At a press conference in Niigata, Japan this Thursday, U.S. Treasury Secretary Janet Yellen divulged that members of the Group of Seven (G7) are jointly discussing how to respond to China’s use of “economic coercion” against other nations. Noting that Canada, France, Germany, Italy, Japan, the U.K., and the European Union share similar concerns, Yellen detailed that the U.S. government has been internally discussing the issue, but has not established a definitive plan of action yet.

Yellen further emphasized that any action by the U.S. will be “narrowly scoped and targeted at technologies where there are clear national security implications.” She admitted that some restrictions on outbound investment could be a complement to existing measures in the U.S. such as inbound investment reviews and export controls. The U.S. Secretary of Treasury also stated that the G7 would be “looking to see what we could jointly do to try to counter this kind of behavior.”

In recent months, U.S. lawmakers have been pushing the Biden administration to increase scrutiny of investments made by American companies and individuals in foreign countries, particularly China. They have particularly urged President Joe Biden to issue an executive order.

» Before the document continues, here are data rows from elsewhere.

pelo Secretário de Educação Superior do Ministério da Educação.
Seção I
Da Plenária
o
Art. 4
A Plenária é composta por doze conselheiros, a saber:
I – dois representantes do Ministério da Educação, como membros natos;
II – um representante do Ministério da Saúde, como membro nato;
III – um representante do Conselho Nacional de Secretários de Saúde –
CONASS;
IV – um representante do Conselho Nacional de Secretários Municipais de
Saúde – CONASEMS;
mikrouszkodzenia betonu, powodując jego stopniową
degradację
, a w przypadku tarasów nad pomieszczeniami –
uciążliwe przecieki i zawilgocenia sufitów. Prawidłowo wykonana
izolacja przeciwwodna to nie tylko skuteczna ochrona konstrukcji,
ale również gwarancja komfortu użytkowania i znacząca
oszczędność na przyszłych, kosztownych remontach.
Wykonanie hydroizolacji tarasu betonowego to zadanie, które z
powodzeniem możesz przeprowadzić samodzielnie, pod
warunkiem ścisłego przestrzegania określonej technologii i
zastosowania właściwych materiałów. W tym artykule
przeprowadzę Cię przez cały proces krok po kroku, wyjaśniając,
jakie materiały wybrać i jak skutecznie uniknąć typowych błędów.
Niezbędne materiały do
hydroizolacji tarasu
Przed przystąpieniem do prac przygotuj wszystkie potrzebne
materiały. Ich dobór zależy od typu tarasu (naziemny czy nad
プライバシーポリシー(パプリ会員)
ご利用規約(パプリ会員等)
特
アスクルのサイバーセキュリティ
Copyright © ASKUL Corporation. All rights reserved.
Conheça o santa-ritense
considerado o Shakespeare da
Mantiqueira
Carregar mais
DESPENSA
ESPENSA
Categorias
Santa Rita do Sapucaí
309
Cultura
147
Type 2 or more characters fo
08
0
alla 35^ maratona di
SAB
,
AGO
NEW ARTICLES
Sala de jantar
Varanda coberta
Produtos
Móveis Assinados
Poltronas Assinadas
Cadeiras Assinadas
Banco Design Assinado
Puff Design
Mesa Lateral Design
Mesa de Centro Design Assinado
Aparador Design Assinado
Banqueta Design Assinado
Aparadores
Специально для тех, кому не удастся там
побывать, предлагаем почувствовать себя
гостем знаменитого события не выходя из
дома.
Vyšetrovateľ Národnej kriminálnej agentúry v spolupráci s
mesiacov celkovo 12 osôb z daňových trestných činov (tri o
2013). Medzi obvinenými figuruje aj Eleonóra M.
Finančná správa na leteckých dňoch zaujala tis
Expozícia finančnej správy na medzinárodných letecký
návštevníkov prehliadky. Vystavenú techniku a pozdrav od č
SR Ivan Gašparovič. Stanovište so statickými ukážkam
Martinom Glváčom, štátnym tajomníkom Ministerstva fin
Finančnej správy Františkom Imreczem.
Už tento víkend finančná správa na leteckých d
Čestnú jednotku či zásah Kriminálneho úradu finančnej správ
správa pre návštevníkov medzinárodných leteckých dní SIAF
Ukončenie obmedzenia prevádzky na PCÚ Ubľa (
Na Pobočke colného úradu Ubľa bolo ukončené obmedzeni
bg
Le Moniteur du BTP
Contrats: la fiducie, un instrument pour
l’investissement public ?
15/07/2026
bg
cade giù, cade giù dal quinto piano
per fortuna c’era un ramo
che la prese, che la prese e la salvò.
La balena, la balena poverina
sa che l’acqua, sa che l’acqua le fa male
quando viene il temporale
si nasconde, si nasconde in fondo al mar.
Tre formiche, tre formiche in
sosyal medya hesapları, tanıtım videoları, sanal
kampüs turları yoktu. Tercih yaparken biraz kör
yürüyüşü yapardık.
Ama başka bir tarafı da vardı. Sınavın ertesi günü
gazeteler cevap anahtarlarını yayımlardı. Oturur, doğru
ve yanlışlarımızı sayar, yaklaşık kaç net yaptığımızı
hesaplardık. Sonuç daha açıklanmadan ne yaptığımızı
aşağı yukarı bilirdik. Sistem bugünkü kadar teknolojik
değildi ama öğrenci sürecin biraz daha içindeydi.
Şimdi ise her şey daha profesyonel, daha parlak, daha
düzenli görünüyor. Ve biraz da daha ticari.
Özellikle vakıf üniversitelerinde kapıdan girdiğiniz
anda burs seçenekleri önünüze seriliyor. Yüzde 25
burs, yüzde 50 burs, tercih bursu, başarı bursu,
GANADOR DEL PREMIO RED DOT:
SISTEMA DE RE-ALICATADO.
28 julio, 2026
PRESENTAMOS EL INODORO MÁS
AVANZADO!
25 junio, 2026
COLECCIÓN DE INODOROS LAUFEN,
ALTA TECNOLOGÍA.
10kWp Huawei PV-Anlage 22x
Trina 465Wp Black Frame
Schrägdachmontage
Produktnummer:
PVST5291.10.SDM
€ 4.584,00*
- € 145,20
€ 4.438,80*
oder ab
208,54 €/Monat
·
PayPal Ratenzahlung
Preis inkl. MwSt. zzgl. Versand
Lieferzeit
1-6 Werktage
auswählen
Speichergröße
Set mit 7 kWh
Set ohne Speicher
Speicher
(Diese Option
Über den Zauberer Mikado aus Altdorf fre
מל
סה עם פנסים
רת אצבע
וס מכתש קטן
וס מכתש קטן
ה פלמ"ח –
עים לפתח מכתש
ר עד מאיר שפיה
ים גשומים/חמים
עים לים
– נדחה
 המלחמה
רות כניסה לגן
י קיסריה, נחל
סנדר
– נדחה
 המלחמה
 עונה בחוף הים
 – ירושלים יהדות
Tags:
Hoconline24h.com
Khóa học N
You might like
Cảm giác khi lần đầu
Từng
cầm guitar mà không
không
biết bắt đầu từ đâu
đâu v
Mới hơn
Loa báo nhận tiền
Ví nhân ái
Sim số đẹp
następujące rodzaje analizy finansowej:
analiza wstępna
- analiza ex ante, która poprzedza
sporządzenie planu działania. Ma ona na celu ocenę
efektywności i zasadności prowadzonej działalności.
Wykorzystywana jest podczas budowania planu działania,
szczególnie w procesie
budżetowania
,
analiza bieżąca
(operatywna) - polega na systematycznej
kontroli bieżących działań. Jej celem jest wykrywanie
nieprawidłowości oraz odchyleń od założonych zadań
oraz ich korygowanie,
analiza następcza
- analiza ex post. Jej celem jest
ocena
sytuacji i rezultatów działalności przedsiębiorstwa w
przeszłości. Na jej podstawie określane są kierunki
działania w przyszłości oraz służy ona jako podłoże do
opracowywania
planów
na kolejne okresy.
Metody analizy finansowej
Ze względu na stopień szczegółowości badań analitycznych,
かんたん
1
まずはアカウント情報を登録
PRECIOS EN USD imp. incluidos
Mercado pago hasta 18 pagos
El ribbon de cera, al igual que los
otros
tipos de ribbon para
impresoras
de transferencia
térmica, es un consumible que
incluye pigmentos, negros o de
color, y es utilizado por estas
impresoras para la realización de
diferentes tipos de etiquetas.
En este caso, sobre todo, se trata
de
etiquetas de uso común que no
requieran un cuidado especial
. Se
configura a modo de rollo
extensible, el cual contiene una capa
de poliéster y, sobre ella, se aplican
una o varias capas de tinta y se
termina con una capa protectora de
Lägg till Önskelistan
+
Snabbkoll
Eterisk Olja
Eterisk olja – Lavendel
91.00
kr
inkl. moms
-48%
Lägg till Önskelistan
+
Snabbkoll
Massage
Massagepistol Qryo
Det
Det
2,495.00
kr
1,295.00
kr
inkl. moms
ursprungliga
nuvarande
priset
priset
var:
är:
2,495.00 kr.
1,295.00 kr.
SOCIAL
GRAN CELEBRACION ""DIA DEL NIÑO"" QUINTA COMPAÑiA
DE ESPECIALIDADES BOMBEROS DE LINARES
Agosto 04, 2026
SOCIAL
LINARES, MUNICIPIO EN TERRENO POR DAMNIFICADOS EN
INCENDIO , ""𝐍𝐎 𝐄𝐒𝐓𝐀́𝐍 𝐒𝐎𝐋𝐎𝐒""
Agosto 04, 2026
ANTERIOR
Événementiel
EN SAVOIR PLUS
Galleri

It remains to be seen how the situation will develop in the face of increased international gaslighting of the Chinese government's activities.

With the G7 nations moving in unison to articulate and possibly combat China’s “economic coercion” policies, it is quite likely that the development of a joint framework on this issue is not far away. Yellen strongly believes that such actions must be based on considerations of national security, and not aimed at undermining China’s economic competitiveness or ability. This could be an unprecedented step towards ensuring that all nations’ interests remain secure and protected.